Stored data:
+ + + + +
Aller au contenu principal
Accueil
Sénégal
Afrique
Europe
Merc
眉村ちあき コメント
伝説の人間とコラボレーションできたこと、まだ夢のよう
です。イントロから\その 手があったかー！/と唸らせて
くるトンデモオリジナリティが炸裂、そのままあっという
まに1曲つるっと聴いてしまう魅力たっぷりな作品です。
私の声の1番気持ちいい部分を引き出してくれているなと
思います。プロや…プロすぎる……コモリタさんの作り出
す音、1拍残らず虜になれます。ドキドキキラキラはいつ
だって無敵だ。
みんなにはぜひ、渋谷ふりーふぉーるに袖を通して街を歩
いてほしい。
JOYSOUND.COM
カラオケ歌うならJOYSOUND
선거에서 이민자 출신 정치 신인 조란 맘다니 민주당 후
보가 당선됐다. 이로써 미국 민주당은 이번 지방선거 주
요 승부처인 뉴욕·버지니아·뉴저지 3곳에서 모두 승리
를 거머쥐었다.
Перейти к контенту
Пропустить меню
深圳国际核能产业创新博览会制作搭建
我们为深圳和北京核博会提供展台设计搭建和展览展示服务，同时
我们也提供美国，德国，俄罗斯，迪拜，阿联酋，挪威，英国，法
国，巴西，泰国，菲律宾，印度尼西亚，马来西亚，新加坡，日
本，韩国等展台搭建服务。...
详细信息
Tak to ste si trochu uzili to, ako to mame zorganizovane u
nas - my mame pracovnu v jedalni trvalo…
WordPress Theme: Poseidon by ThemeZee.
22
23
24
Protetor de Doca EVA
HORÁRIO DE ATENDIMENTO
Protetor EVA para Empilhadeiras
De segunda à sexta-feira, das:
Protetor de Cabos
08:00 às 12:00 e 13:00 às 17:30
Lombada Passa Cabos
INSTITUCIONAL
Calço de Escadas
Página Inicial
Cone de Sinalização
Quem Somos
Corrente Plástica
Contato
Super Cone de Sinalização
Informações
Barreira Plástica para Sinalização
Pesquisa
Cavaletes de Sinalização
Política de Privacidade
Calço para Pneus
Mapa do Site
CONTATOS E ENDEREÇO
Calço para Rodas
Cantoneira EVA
+ + + + +
So that nothing is lost, transcribe each entry exactly as written.

WRITTEN ANSWER:
Aller au contenu principal
Accueil
Sénégal
Afrique
Europe
Merc
眉村ちあき コメント
伝説の人間とコラボレーションできたこと、まだ夢のよう
です。イントロから\その 手があったかー！/と唸らせて
くるトンデモオリジナリティが炸裂、そのままあっという
まに1曲つるっと聴いてしまう魅力たっぷりな作品です。
私の声の1番気持ちいい部分を引き出してくれているなと
思います。プロや…プロすぎる……コモリタさんの作り出
す音、1拍残らず虜になれます。ドキドキキラキラはいつ
だって無敵だ。
みんなにはぜひ、渋谷ふりーふぉーるに袖を通して街を歩
いてほしい。
JOYSOUND.COM
カラオケ歌うならJOYSOUND
선거에서 이민자 출신 정치 신인 조란 맘다니 민주당 후
보가 당선됐다. 이로써 미국 민주당은 이번 지방선거 주
요 승부처인 뉴욕·버지니아·뉴저지 3곳에서 모두 승리
를 거머쥐었다.
Перейти к контенту
Пропустить меню
深圳国际核能产业创新博览会制作搭建
我们为深圳和北京核博会提供展台设计搭建和展览展示服务，同时
我们也提供美国，德国，俄罗斯，迪拜，阿联酋，挪威，英国，法
国，巴西，泰国，菲律宾，印度尼西亚，马来西亚，新加坡，日
本，韩国等展台搭建服务。...
详细信息
Tak to ste si trochu uzili to, ako to mame zorganizovane u
nas - my mame pracovnu v jedalni trvalo…
WordPress Theme: Poseidon by ThemeZee.
22
23
24
Protetor de Doca EVA
HORÁRIO DE ATENDIMENTO
Protetor EVA para Empilhadeiras
De segunda à sexta-feira, das:
Protetor de Cabos
08:00 às 12:00 e 13:00 às 17:30
Lombada Passa Cabos
INSTITUCIONAL
Calço de Escadas
Página Inicial
Cone de Sinalização
Quem Somos
Corrente Plástica
Contato
Super Cone de Sinalização
Informações
Barreira Plástica para Sinalização
Pesquisa
Cavaletes de Sinalização
Política de Privacidade
Calço para Pneus
Mapa do Site
CONTATOS E ENDEREÇO
Calço para Rodas
Cantoneira EVA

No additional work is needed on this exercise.